Learning from Insurgent Practices in Times of Climate Emergency
Format: Design Studio // Habitat Unit, TU Berlin
Teaching team: Juliana Canedo, Francesca Ceola, Aman Azevedo, Fernanda Petrus
The Master Studio offered in the Summer Semester 2025 at TU Berlin critically engages with the challenges of global urbanization in the context of the climate emergency, addressing the extractive logics that continue to shape contemporary modes of production, living, and spatial organization. As planetary sustainability is increasingly threatened, the studio situates itself within ongoing debates on climate injustice and environmental racism, recognizing that the communities and territories least responsible for environmental degradation are often those most affected by its consequences. Against this backdrop, the studio turns its attention to the knowledge and practices of communities historically positioned at the margins of capitalism, including campesinos, Indigenous peoples, and other traditional groups such as Afro-descendant and riverine communities, whose ways of inhabiting and organizing space offer critical alternatives to dominant development paradigms.
Rather than approaching these communities as passive victims of global processes, the studio frames them as active agents of resistance and innovation, whose insurgent practices challenge the expansion of neoliberal systems that exploit both people and nature.
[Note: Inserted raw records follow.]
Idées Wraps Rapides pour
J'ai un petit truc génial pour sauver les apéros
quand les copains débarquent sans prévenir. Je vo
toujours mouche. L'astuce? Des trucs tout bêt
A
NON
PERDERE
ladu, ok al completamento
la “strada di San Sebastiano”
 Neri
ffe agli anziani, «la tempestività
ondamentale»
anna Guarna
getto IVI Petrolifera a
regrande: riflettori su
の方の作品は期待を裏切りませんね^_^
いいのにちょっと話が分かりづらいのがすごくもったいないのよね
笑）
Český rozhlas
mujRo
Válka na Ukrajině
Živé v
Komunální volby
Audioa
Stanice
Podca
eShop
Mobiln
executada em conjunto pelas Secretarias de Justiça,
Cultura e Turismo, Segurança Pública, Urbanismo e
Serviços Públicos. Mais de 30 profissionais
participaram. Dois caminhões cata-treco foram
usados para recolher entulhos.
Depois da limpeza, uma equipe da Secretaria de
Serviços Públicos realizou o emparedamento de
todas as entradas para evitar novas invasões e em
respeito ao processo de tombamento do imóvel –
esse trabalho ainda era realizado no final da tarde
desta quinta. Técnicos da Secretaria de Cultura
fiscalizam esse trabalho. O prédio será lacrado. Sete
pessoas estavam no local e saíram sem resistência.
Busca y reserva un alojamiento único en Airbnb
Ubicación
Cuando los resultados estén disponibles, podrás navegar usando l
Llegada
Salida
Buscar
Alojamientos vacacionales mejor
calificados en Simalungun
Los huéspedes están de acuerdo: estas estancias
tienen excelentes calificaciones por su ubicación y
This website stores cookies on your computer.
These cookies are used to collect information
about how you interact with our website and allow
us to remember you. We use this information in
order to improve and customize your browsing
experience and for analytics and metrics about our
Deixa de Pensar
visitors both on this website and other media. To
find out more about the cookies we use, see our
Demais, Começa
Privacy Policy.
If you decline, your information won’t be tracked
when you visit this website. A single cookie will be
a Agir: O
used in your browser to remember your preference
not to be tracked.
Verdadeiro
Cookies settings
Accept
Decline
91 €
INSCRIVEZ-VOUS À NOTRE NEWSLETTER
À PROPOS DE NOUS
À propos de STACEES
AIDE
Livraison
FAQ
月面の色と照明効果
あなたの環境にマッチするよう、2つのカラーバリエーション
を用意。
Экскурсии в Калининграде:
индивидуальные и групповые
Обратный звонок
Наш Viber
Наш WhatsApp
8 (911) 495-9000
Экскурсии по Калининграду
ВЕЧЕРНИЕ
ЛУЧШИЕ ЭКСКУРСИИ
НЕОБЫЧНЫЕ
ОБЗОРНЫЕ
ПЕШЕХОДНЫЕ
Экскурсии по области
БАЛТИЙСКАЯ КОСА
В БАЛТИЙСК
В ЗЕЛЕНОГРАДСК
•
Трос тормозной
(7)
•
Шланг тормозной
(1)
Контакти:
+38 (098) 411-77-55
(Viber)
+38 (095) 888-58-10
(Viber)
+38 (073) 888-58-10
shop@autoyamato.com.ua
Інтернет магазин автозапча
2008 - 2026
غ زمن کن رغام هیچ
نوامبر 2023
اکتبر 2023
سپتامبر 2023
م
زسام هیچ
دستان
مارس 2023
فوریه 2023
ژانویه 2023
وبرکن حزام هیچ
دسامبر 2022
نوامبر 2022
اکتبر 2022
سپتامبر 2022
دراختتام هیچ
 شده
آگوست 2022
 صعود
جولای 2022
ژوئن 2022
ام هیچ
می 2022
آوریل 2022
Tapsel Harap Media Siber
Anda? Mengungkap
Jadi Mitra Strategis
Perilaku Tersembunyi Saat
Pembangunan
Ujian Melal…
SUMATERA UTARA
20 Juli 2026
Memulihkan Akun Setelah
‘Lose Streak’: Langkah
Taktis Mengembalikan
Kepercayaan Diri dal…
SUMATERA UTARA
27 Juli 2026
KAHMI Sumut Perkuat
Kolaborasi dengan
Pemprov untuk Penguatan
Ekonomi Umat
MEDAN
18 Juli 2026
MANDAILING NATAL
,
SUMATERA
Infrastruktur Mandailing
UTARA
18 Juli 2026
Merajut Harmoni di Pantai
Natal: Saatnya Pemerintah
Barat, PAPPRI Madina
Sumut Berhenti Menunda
In light of the upcoming COP30, to be held in 2025 in the Amazonian city of Belém, Brazil, the studio adopts a critical perspective toward global climate governance and its limitations, particularly in the face of ongoing environmental destruction driven by agribusiness, mining, and oil industries. The studio therefore seeks to interrogate the contradictions between global sustainability discourses and the continued exploitation of territories and communities, exploring how alternative modes of inhabitation can disrupt and reconfigure dominant urban and territorial imaginaries.
Structured as a research-based and exploratory environment, the studio invites students to investigate counter-hegemonic forms of spatial practice and society–nature relations developed by grassroots groups across different contexts. Through engagement with diverse case studies, participants examine how these practices redefine relationships between humans and the environment, proposing more sustainable, collective, and life-centered approaches to building, producing, and living. The studio places particular emphasis on expanding conventional architectural and urban representations by incorporating alternative formats of mapping, storytelling, and knowledge production that reflect the complexity and plurality of these experiences.
Throughout the semester, students participate in a series of inputs and discussions with international actors, fostering a transdisciplinary dialogue that connects academic inquiry with lived experiences and activist practices. This exchange is intended to challenge dominant epistemologies and to create space for new forms of understanding and representing urban and territorial dynamics. The studio is developed in collaboration with Fernanda Petrus (UPO), Aman Azevedo (UFRJ), and Francesca Ceola (TU Berlin), strengthening international cooperation and bringing together diverse perspectives from different geographical and disciplinary contexts.
The studio is also connected to the X-Tutorial course “The Earth We Tread” and is conceived as part of a broader pedagogical framework that extends beyond the classroom. It will be linked to an excursion to Brazil in the following winter semester, where students will participate in a workshop developed in collaboration with Brazilian universities and local actors, allowing for a direct engagement with the contexts and communities discussed during the studio. Through this integration of research, teaching, and field-based experience, the studio aims to equip students with critical tools to confront the climate crisis and to rethink the role of architects and urban practitioners in shaping more just, sustainable, and inclusive futures.